→ **Action item**
Lines that contain "suggest" are to be copied from the material, every one of them.

→ **Supplied data**

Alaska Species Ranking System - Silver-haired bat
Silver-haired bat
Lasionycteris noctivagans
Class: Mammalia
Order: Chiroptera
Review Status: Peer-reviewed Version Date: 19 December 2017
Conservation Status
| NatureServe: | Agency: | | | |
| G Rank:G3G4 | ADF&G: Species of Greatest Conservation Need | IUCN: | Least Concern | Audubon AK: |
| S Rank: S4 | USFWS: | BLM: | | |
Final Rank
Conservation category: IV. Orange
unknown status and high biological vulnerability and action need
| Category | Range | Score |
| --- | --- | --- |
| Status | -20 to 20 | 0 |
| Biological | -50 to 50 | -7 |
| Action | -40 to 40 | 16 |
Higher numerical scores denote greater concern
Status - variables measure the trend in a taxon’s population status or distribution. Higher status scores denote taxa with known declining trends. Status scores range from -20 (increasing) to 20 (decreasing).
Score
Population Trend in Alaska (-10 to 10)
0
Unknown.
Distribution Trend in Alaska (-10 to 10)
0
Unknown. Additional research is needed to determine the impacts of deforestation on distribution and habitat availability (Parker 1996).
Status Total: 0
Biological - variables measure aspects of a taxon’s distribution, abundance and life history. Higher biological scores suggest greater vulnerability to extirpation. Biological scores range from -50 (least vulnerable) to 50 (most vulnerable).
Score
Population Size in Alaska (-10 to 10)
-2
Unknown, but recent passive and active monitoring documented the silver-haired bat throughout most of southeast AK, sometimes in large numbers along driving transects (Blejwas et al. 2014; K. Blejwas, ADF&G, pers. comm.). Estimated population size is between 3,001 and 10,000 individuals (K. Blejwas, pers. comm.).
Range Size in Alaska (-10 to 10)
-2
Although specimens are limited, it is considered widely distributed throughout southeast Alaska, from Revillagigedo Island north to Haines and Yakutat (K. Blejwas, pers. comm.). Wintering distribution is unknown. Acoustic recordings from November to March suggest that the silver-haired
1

→ **Answer space**
Biological - variables measure aspects of a taxon’s distribution, abundance and life history. Higher biological scores suggest greater vulnerability to extirpation. Biological scores range from -50 (least vulnerable) to 50 (most vulnerable).
Although specimens are limited, it is considered widely distributed throughout southeast Alaska, from Revillagigedo Island north to Haines and Yakutat (K. Blejwas, pers. comm.). Wintering distribution is unknown. Acoustic recordings from November to March suggest that the silver-haired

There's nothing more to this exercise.